───── RAW DATA ─────

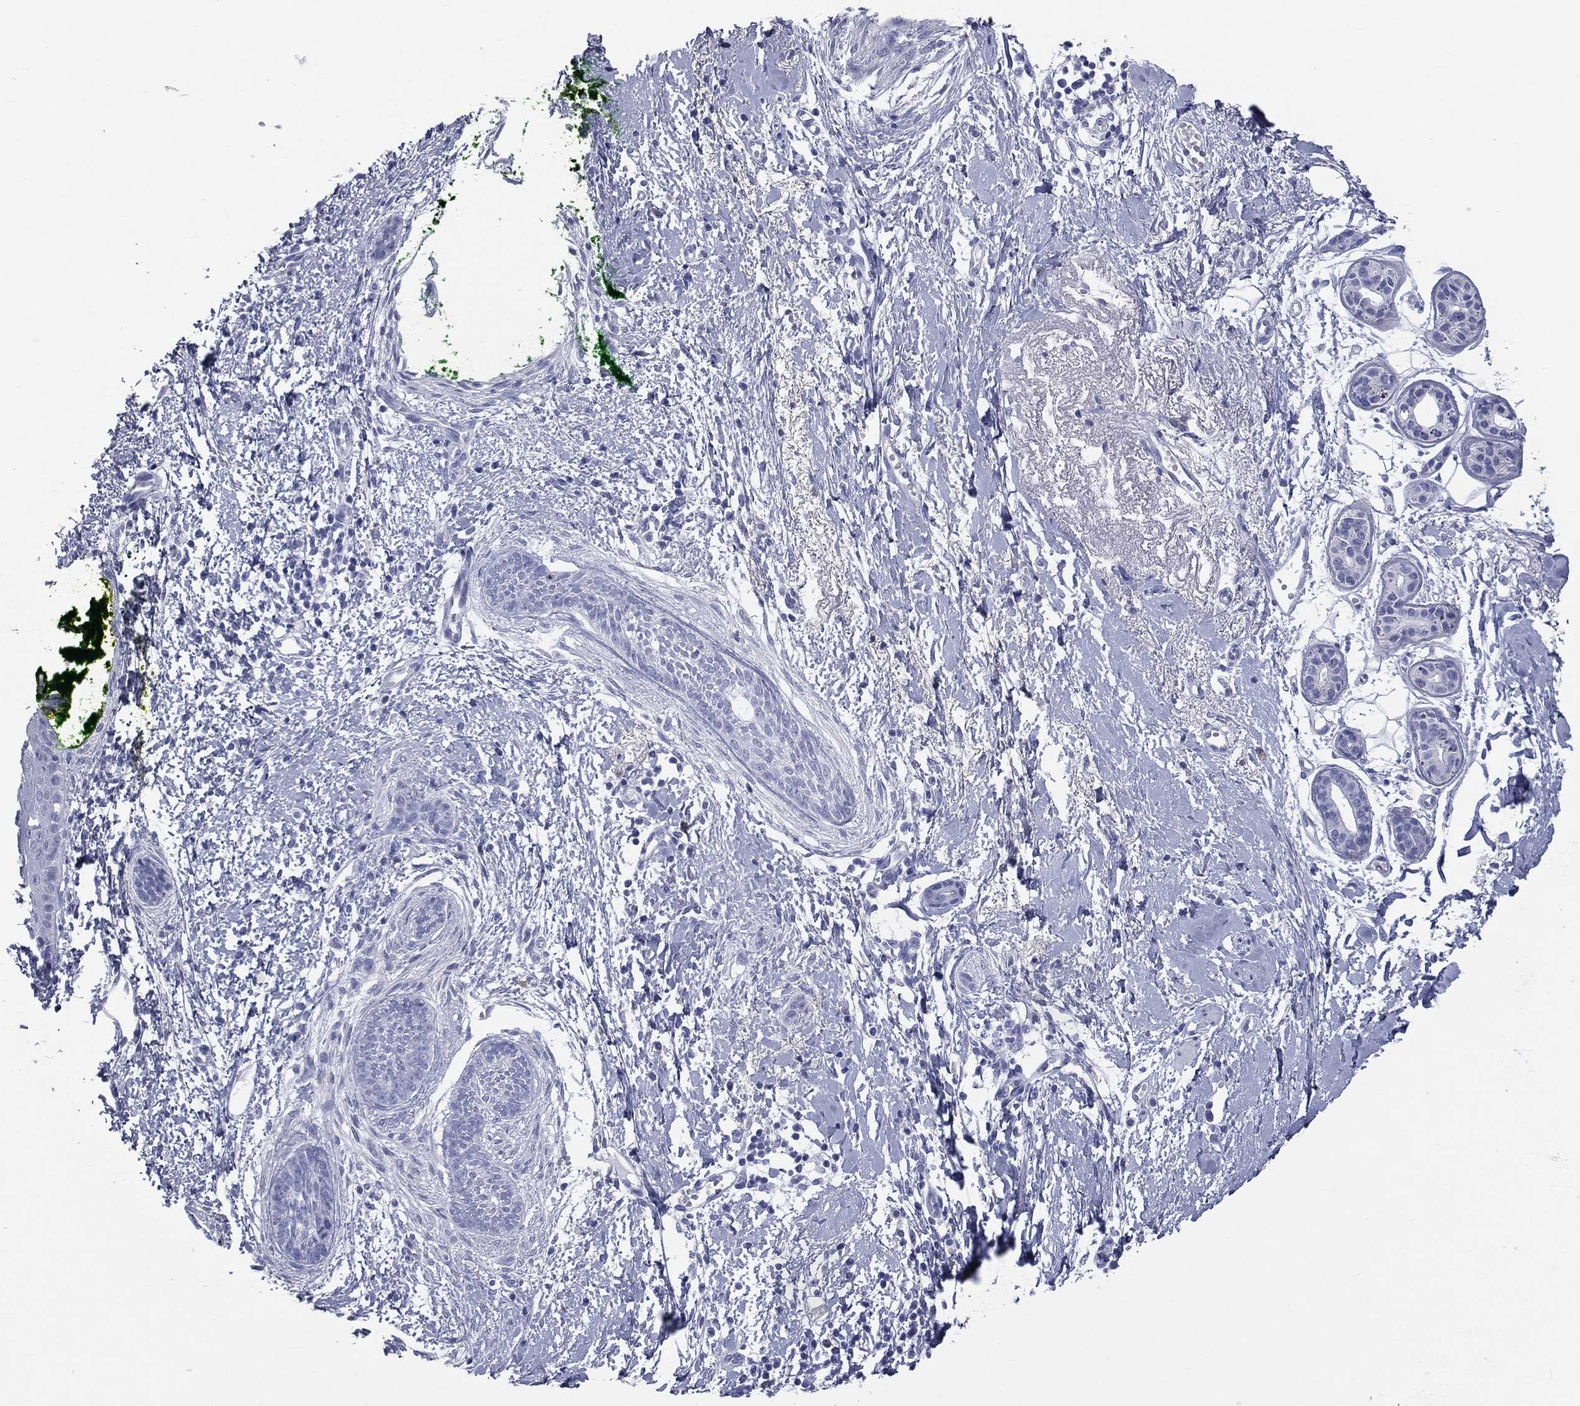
{"staining": {"intensity": "negative", "quantity": "none", "location": "none"}, "tissue": "skin cancer", "cell_type": "Tumor cells", "image_type": "cancer", "snomed": [{"axis": "morphology", "description": "Basal cell carcinoma"}, {"axis": "topography", "description": "Skin"}], "caption": "Tumor cells are negative for protein expression in human skin cancer.", "gene": "MLN", "patient": {"sex": "female", "age": 65}}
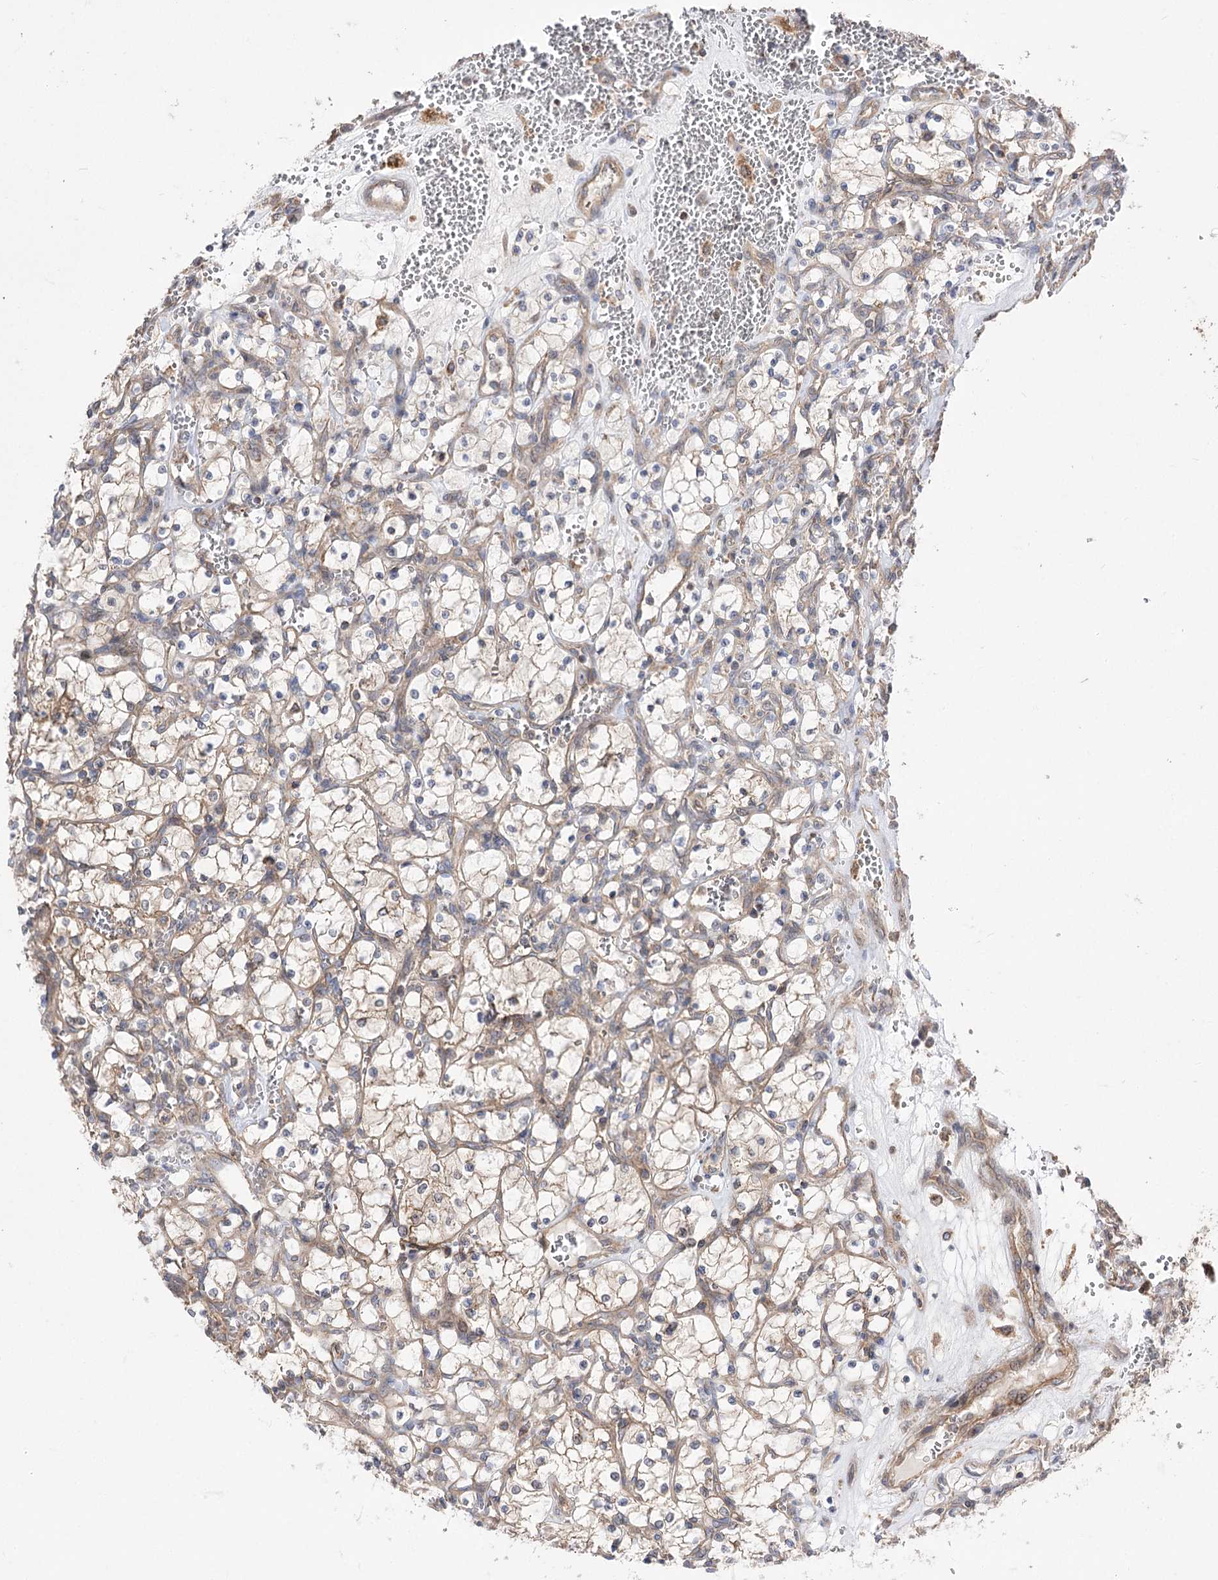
{"staining": {"intensity": "weak", "quantity": "25%-75%", "location": "cytoplasmic/membranous"}, "tissue": "renal cancer", "cell_type": "Tumor cells", "image_type": "cancer", "snomed": [{"axis": "morphology", "description": "Adenocarcinoma, NOS"}, {"axis": "topography", "description": "Kidney"}], "caption": "Immunohistochemical staining of human renal cancer (adenocarcinoma) exhibits low levels of weak cytoplasmic/membranous staining in approximately 25%-75% of tumor cells.", "gene": "XYLB", "patient": {"sex": "female", "age": 69}}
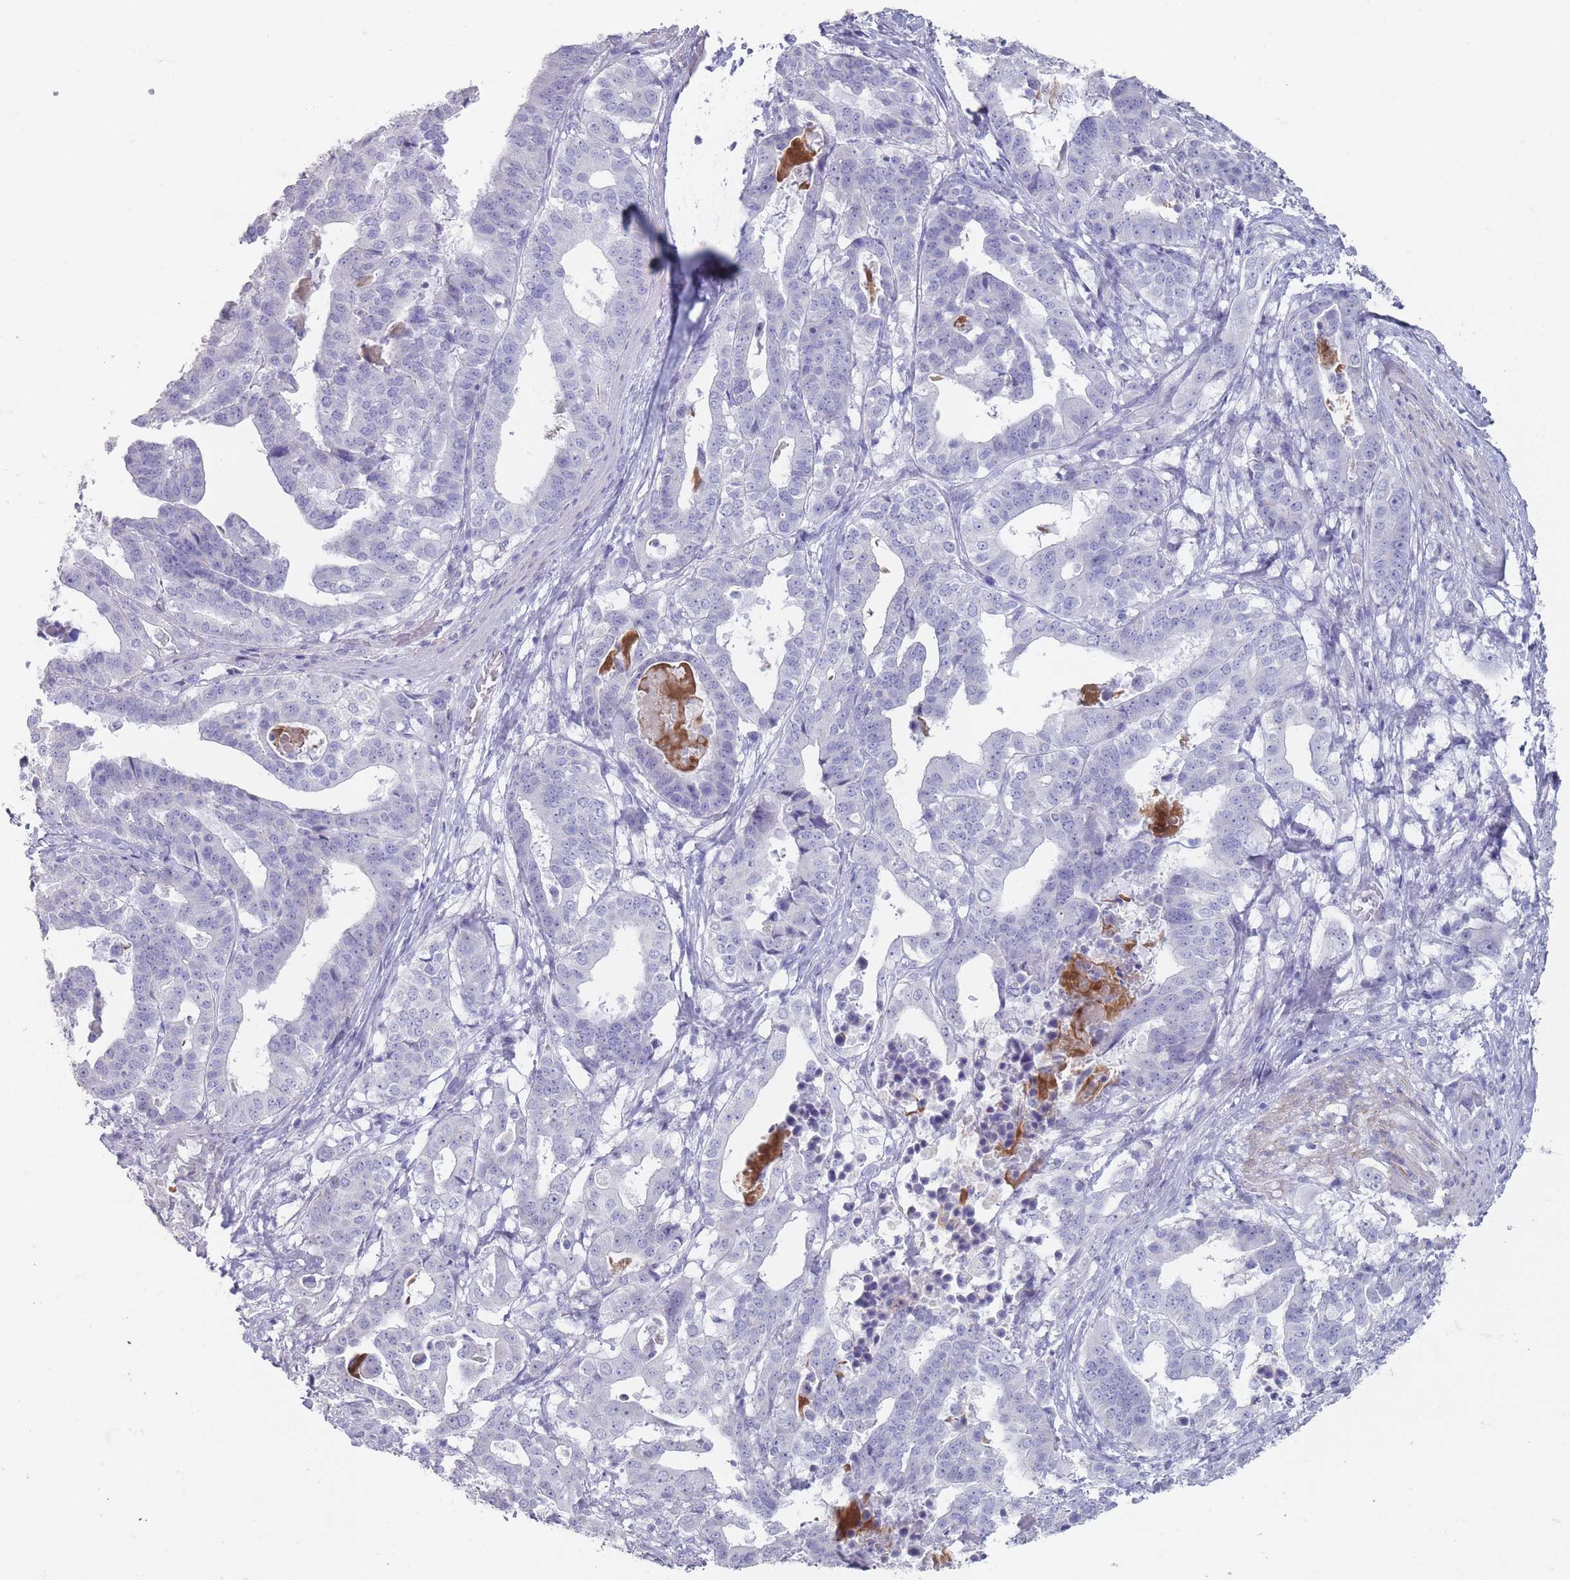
{"staining": {"intensity": "negative", "quantity": "none", "location": "none"}, "tissue": "stomach cancer", "cell_type": "Tumor cells", "image_type": "cancer", "snomed": [{"axis": "morphology", "description": "Adenocarcinoma, NOS"}, {"axis": "topography", "description": "Stomach"}], "caption": "This is an immunohistochemistry (IHC) photomicrograph of human stomach cancer. There is no expression in tumor cells.", "gene": "RHBG", "patient": {"sex": "male", "age": 48}}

─────

Give back the full listing exactly as written, only without its pictures.

● SOLUTION:
{"staining": {"intensity": "negative", "quantity": "none", "location": "none"}, "tissue": "skin cancer", "cell_type": "Tumor cells", "image_type": "cancer", "snomed": [{"axis": "morphology", "description": "Basal cell carcinoma"}, {"axis": "topography", "description": "Skin"}], "caption": "Tumor cells are negative for protein expression in human skin cancer.", "gene": "MLN", "patient": {"sex": "female", "age": 65}}
{"staining": {"intensity": "weak", "quantity": "25%-75%", "location": "cytoplasmic/membranous"}, "tissue": "renal cancer", "cell_type": "Tumor cells", "image_type": "cancer", "snomed": [{"axis": "morphology", "description": "Adenocarcinoma, NOS"}, {"axis": "topography", "description": "Kidney"}], "caption": "Immunohistochemical staining of human renal cancer (adenocarcinoma) exhibits low levels of weak cytoplasmic/membranous staining in approximately 25%-75% of tumor cells.", "gene": "XYLB", "patient": {"sex": "female", "age": 69}}
{"staining": {"intensity": "negative", "quantity": "none", "location": "none"}, "tissue": "stomach cancer", "cell_type": "Tumor cells", "image_type": "cancer", "snomed": [{"axis": "morphology", "description": "Adenocarcinoma, NOS"}, {"axis": "topography", "description": "Stomach"}], "caption": "This is an immunohistochemistry (IHC) photomicrograph of human stomach cancer. There is no expression in tumor cells.", "gene": "RHBG", "patient": {"sex": "male", "age": 48}}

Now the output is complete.